If Sacramento County supervisors approve a proposed $10.7 million budget cut, Sacramento County Sheriff Scott Jones said Monday that he would release 540 inmates early from local jails.
Jones said he would have no choice but to release inmates early the first time in at least the 20 years he's been with the department because he would have to lay off 36 correctional deputies.
"I really don't want to release inmates early; it goes against the core of my being," Jones told the Board of Supervisors during the start of hearings for the county's proposed 2012-13 budget.
The county's $3.5 billion budget proposal contains a $60 million deficit for all departments. Supervisors will be looking for ways this week to fill holes in the budgets of the sheriff and District Attorney's Office, which is facing a $2.2 million deficit for the fiscal year starting July 1.

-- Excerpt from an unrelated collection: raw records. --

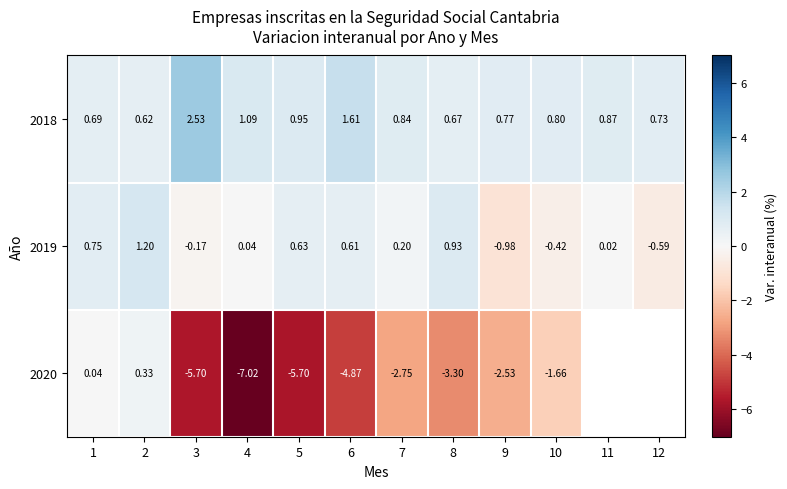

What is the maximum value shown in the chart?

2.5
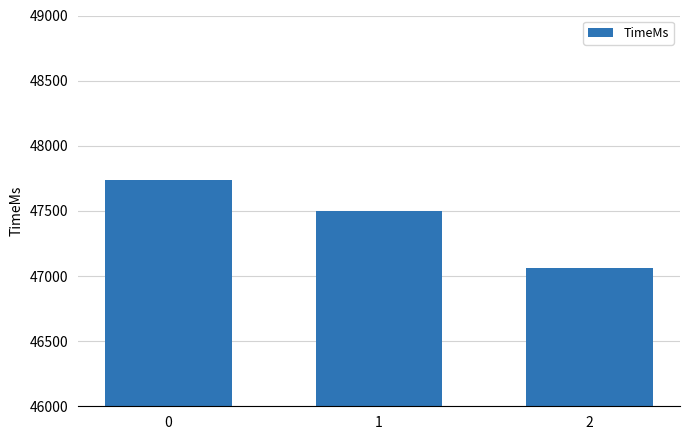

How many values are below 47496?

1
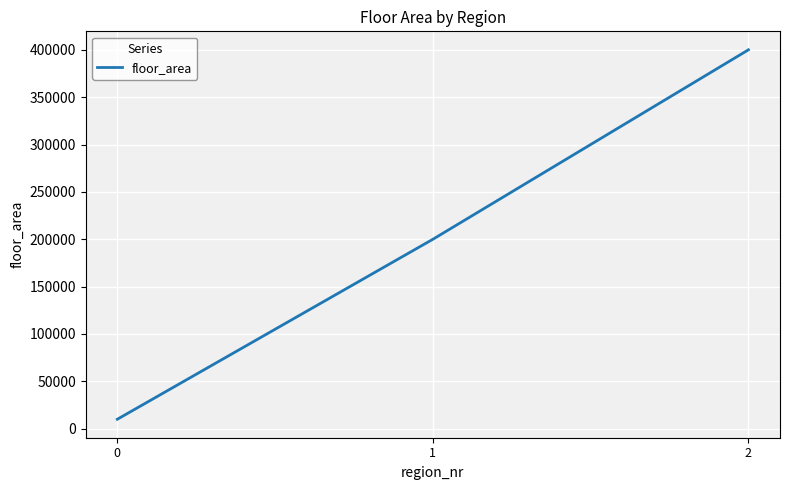

What is the ratio of the value at 1 to the value at 2?

0.5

Jones said he doesn't know what types of offenders he would release early from the jails, as the department is just starting to look at the possibility. He said the releases certainly would not be done all at once, and would be done in consultation with other law enforcement agencies.
The correctional layoffs would handle about half of the sheriff's proposed deficit, Jones said. The other half would be handled through the layoff of 37 deputies in patrol services, which handles crime response and investigations.
The department would have to stop responding to certain crimes, such as burglary, and limit the number of patrols, Jones said. Patrol reductions would mean less saturation, but no areas or times would be cut specifically.
In a similar vein, District Attorney Jan Scully said if cuts proposed for her agency go through, she would have to place further reductions on the prosecution of drug and property crimes, which have already seen significant reductions because of past cuts.
"We don't have an adequate justice system for our citizens," Scully told the board.
Scully did not identify where she might make cuts if supervisors go through with the reductions.
The county is entering its fifth straight year of budget cuts, and the sheriff, the district attorney and other county departments have lost funding for about 4,000 employee positions, or 25 percent, in that time.
County Executive Brad Hudson told the board that while property tax revenue continues to decline, the picture for other revenue looks better, and the county expects its overall revenue to be about the same as the current fiscal year. But the county will see an increase in its biggest expense: personnel costs. Salary expenses are expected to go up $15 million, and retirement costs will rise $13 million.
Deputy sheriffs are getting a 5.7 percent raise in the coming fiscal year, which is the biggest reason for the jump in county salary costs, Hudson said. The deal with the Sacramento County Deputy Sheriffs' Association was negotiated in 2009 under Hudson's predecessor.
Retirement costs are going up because of investment losses in the pension plan and because of increased payments for a bond the county used several years ago to handle a large debt to the plan.